Есть у нее несколько односельчанок: Катерина, мать этого непутёвого Петрухи, приезжая откуда-то из центральной России Сима с внуком Колькой и подруга молодости, только что овдовевшая Настасья.
С Настасьей получается очень интересно: ее и расселяют и дают квартиру в Иркутске. Она вселяется в эту квартиру с мужем; и муж немедленно умирает в этих новых городских условиях. Похоронив мужа, она возвращается обратно.
То есть, жить нельзя, выдумывать-то можно, а жить нельзя – это лейтмотив повести, потому ее и называем “Поэмой о человеке”.
Но что-то есть в этой истовой верности своим корням. В этом много от русской беспоповщины, от сектантства. В “Гулаге” у Солженицына есть рассказ, как привезли на Соловки целую группу таких людей, взятых из глухих мест, поселившихся там задолго до революции, - от синодальщины, от переписи, от паспортов. На Соловках они отказываются получать продукты, потому что надо дать рукописание – а рукописание нужно дать антихристу.
Тогда вклинивается ссыльная Анна Скрипникова и буквально впрыгивает между тюремным начальством и этими людьми и настаивает, что “давайте я распишусь за них за всех, ведь сумасшедшим вы же не даёте расписываться”. Тюремное начальство не соглашается, через некоторое время они умирают.
Вот так и эти люди остаются, чтобы быть живыми утопленниками. А тут еще и совершается Божий суд: начинается туман, непроглядная тьма, так что на этот остров невозможно доплыть, можно только на нем затеряться. И опять, повесть не кончается, а прекращается – она прекращается на тоскливом и каком‑то последнем вое этого зверька-хозяина. То есть, повесть кончается безнадёжно.
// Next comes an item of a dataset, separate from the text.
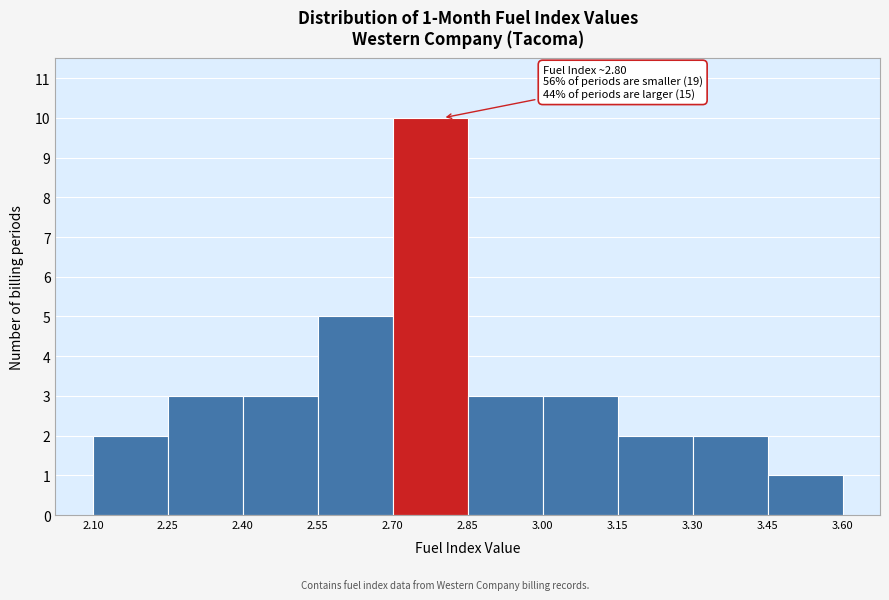

Which range on the x-axis has the tallest bar?

2.70 to 2.85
Попытка церковности Распутина. Речь идет о событиях 1989 года, с марта до июля, в которых мне довелось косвенно участвовать, будучи консультантом Совета по делам религии. Когда в 1987 году была возвращена Церкви Оптина пустынь, через некоторое время туда набрали монахов, поселили и потом им дали хозяина – тогда архимандрита Евлогия (Смирнова), сейчас он – архиепископ Владимирский. Приехал он в Оптину (перед этим он был наместником Данилова монастыря, пока не убрали по требованию властей и вопреки воле патриарха Пимена) и только он там обустроился, как спустился с Кавказских гор какой-то непонятный.
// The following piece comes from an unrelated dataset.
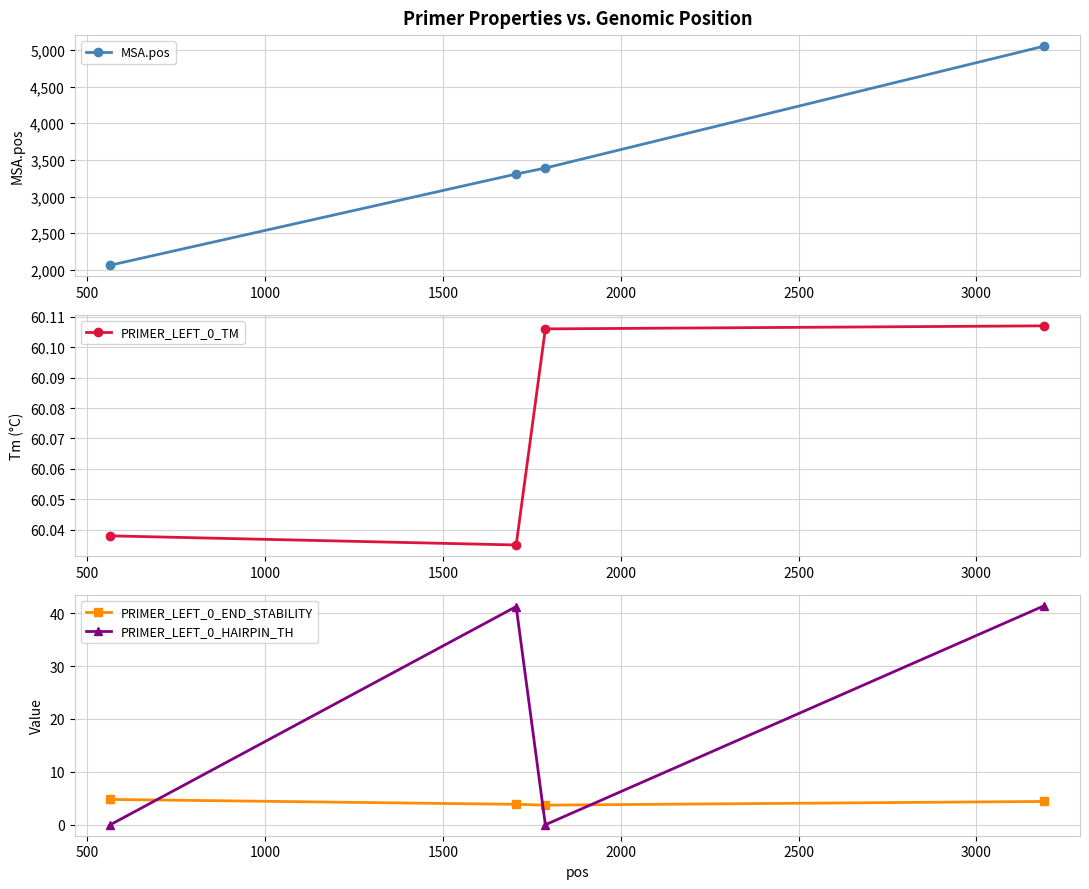

True or false: PRIMER_LEFT_0_HAIRPIN_TH and PRIMER_LEFT_0_END_STABILITY intersect in this chart.

True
Этот непонятный человек отрекомендовался схиархимандритом Макарием. У монахов в то время были только гражданские паспорта, пришлось верить ему на слово.
Евлогий принял человека и назначил ему послушание – читать Псалтирь при неугасимой лампаде. Казалось, что для схимонаха – это наилучшее, его дело молиться за весь мир. Вместо этого, схимник выразил два желания: стать братским духовником и сразу занять “хибарку” Амвросия Оптинского, к тому времени уже канонизированного. Отец Евлогий отказался.
Тем не менее, к концу 1988 года, когда была общая эйфория по поводу тысячелетия крещения Руси, возник “попечительский совет” при Оптиной пустыни, хотя ни в каких уставах и ни в какой традиции Русской Православной Церкви таких попечителей не полагается. А даже есть контр-прецедент: В XIX-м веке в 40-х годах духовником, попечителем, благочинным и строителем Дивеева, то есть в четырех должностях, пожелал состоять Толстошеев; обратился с этой просьбой к Нижегородскому архиерею Иакову. Тот написал строгую резолюцию: “попечителей в монастырях не полагается; духовник и благочинный есть; а строительницей должна быть начальница, которую за старостью лет сменить“.
Дело в том, что тогдашняя слабенькая начальница Ирина Прокофьевна Кочеулова давала Толстошееву подписанные бланки и на этих бланках он писал от ее имени, что хотел.
В “попечительский совет” Оптиной пустыни входили, кроме Распутина, другие известные люди; а так как в то время не было еще инстанции, которая бы утверждала его решения, то кое-как нашли, чтобы этот совет утвердил Фонд культуры. В Фонде культуры тогда подвизались митрополит Питирим и Раиса Максимовна Горбачева; но Фонд культуры их не зарегистрировал.